◆ DOCUMENT SEGMENT:

# Christmas Tree Eyebrows Anyone?



## SeaBreeze (Dec 8, 2017)




----------



## Falcon (Dec 8, 2017)

Very  pretty  Seabreeze.


----------



## CeeCee (Dec 8, 2017)

Maybe I'll show up like that at my daughter's for Christmas.  With hardly having any eyebrows anymore, I'm sure it will look like a "Pinterest" fail.


----------



## CeeCee (Dec 8, 2017)

Here's the video of the one girl on how to do it....step 1..let your eyebrows grow out...leaves me out.


----------



## jujube (Dec 8, 2017)

CeeCee said:


> Maybe I'll show up like that at my daughter's for Christmas.  With hardly having any eyebrows anymore, I'm sure it will look like a "Pinterest" fail.



Yep, with my scanty ones I'd look like Charlie Brown's tree.


----------



## RadishRose (Dec 8, 2017)

It looks so beautiful on those lovely young faces.


----------



## SeaBreeze (Dec 8, 2017)

I never had thick or bushy eyebrows, so I could never do something like that.  Definitely better on a young attractive woman, but a little wild for me to have ever tried something like that.


----------



## Ruth n Jersey (Dec 8, 2017)

◆ WHAT IS REQUIRED: Extend the forum thread about Christmas tree eyebrows from the point where it stops.

(Saved entries)
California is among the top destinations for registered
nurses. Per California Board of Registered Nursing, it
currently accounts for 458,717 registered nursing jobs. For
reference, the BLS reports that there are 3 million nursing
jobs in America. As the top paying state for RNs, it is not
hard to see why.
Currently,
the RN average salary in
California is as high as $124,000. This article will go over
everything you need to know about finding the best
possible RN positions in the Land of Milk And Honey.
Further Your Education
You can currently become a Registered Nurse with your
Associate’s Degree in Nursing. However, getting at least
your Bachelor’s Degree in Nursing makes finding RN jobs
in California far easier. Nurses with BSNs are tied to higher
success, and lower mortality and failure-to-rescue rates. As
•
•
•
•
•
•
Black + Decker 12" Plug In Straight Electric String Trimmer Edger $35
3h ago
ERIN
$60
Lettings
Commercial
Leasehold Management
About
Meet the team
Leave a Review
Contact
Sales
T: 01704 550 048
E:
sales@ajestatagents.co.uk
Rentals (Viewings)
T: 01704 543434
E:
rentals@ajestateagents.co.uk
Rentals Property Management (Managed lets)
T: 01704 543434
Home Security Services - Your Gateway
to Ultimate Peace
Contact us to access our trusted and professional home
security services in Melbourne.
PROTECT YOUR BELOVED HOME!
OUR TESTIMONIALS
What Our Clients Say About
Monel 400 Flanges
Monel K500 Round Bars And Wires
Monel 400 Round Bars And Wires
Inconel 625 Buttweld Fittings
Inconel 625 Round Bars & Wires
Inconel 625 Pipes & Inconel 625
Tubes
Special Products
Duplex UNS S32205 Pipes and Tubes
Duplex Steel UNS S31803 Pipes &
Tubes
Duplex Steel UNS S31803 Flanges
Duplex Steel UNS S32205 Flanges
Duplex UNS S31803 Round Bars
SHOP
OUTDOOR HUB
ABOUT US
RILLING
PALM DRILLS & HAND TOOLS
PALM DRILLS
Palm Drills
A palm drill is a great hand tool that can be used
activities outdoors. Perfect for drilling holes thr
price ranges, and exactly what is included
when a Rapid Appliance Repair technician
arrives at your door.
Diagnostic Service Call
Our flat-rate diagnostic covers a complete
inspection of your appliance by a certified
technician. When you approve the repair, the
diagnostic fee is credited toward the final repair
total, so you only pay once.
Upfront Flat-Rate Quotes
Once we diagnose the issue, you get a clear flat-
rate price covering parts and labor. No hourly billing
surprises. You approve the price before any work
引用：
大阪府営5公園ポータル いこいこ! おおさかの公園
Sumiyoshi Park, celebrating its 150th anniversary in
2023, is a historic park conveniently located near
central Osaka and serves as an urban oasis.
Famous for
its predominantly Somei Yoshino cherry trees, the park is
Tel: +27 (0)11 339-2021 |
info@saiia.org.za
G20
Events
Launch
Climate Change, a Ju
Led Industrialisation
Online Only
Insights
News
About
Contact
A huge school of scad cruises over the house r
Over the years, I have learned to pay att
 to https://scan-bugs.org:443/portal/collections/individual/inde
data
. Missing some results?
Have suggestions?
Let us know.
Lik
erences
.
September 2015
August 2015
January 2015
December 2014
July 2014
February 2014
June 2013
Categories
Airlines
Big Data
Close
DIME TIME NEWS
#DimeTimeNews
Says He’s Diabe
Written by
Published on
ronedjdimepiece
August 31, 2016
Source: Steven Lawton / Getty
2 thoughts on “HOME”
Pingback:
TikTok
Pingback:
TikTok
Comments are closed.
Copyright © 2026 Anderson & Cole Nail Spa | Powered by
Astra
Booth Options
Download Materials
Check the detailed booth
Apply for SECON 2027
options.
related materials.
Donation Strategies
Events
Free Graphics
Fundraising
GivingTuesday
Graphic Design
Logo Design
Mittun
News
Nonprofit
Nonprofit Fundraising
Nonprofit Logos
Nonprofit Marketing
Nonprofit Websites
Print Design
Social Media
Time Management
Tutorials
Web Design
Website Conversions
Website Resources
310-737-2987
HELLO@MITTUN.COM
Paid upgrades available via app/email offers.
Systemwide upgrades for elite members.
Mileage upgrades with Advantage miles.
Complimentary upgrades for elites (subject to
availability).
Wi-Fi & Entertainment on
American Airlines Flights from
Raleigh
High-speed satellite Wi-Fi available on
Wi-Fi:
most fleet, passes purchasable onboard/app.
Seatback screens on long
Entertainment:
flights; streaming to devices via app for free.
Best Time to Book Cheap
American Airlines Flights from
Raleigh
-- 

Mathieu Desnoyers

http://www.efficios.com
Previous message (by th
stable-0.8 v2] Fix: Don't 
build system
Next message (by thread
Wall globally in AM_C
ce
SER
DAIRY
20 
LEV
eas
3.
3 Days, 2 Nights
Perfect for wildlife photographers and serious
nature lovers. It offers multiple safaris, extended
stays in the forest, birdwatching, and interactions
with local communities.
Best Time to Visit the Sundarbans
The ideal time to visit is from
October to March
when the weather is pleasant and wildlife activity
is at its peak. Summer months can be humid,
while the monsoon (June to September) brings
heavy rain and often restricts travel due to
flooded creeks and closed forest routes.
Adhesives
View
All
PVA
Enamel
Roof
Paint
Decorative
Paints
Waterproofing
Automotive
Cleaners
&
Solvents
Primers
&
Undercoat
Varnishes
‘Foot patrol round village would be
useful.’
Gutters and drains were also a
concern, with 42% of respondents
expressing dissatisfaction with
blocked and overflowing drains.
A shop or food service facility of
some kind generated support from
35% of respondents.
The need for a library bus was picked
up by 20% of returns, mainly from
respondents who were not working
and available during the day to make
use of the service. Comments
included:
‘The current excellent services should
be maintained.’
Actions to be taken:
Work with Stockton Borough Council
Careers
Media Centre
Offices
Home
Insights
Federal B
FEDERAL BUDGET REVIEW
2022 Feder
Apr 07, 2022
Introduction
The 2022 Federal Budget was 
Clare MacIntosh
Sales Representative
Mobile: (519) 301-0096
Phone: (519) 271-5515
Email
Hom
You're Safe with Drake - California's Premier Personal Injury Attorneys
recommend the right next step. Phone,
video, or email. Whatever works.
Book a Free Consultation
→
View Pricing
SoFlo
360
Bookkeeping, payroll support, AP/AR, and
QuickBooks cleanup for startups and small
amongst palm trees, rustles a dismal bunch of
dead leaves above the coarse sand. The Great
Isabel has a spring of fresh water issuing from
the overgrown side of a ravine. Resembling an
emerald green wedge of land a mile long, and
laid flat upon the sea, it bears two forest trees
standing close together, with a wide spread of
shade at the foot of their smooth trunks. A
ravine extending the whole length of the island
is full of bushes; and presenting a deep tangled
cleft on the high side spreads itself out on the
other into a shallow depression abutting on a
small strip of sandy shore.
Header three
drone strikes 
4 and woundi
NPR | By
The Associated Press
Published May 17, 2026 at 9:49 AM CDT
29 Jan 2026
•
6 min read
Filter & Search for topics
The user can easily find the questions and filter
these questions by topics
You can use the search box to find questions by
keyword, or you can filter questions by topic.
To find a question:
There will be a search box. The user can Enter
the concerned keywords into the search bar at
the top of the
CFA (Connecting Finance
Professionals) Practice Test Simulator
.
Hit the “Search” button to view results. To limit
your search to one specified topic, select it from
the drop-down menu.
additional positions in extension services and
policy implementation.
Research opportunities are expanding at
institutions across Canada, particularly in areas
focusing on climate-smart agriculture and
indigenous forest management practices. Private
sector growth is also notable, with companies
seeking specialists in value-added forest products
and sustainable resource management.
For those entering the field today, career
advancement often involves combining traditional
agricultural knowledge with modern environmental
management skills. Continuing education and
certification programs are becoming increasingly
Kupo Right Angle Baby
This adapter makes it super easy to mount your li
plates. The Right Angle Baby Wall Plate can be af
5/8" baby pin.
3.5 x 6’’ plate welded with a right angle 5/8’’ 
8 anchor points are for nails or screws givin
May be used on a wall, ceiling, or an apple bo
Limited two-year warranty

◆ REPLY TO THE EXERCISE:
Wow! I wonder how long it took to transform those brows. I don't have eyebrows anymore. One good thing about glasses you can't tell.


----------



## chic (Dec 8, 2017)

I think it helps to be under 25 to pull this look off. nthego:


----------



## CeeCee (Dec 8, 2017)

chic said:


> I think it helps to be under 25 to pull this look off. nthego:



Ha ha....I'll be a tad more generous and say that nobody that's on a "seniors forum" should do this.


----------



## Big Horn (Dec 8, 2017)

WWhen I saw this thread listed, I thought it was about a new sort of decoration for the tree.


----------



## Aunt Bea (Dec 8, 2017)

Winter wonderland!


----------



## Ruthanne (Dec 10, 2017)

It looks good on her but on me...oh no..lol!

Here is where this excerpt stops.